Ratio dividend yield tells the investor how much money the income on their inventory investment in a company. This is calculated by dividing the annual cash dividend per share with the current market price of the stock. This can be compared with the interest rate on high-quality debt securities pays interest, such as government bonds and Treasury notes, which is safe.
Book value per share is calculated by dividing the total shareholders ' equity divided by the total number of shares, the shares are excellent. EPS is more important to establish the market value of one share, book value per share for the action of the registered value of the assets of the company less its liabilities, net assets from a backup copy of the shares of the company shares. It is possible that the market value of a stock is less than the book value per share.
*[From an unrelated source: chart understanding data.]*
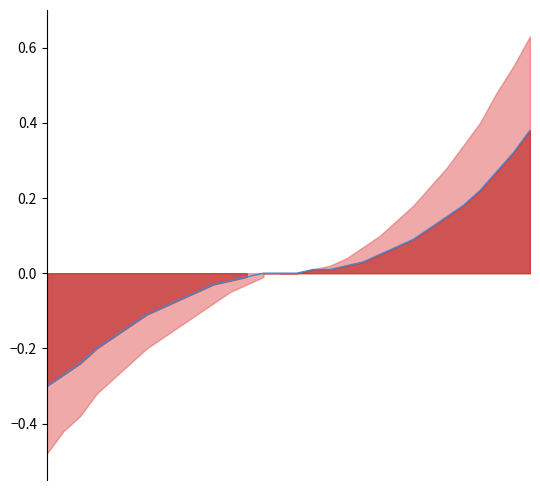

What is the change in value from 5 to 15?

+0.2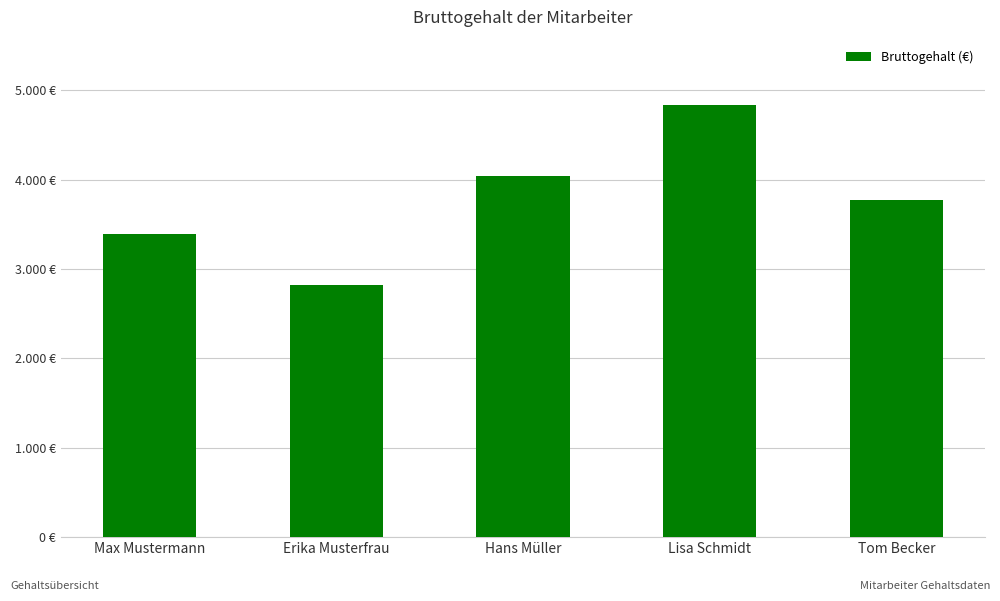

What is the label of the 1st bar from the left?

Max Mustermann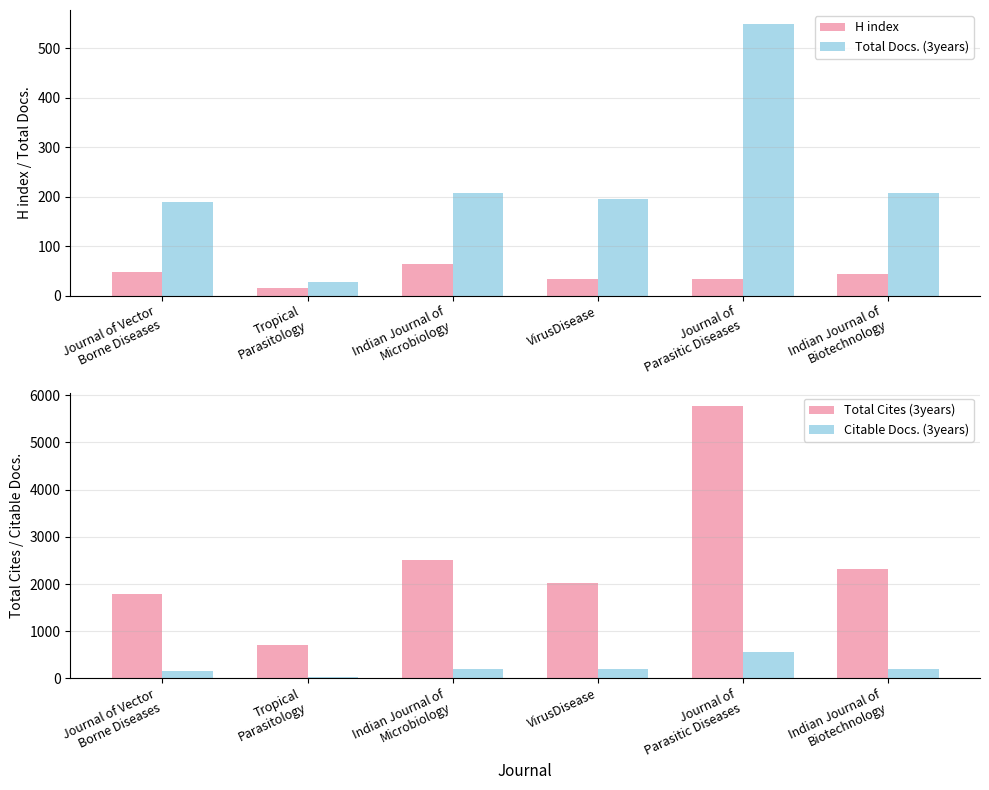

What is the average value of the Total Cites (3years) series?

2516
Return on equity (ROE) tells how much profit earned a bus8iness compared to the carrying amount of its own resources. This relationship is particularly useful for private companies, which have no way to determine the current value of the equity. ROE is calculated also with regard to public undertakings, but it plays a secondary role to other relationships. ROE is calculated by dividing the net profit of equity.
The current ratio is a measure of a company in the short term solvency, in other words, its ability to pay obligations that in the near future as a result. This relationship is a rough indicator of whether cash on hand plus can collect from debtors and sale of the inventory will be enough to pay the obligations set out in the following period will be paid. It is calculated by current assets by current liabilities. Companies are expected to maintain a minimum current ratio 2: 1, which means that current assets twice its current obligations.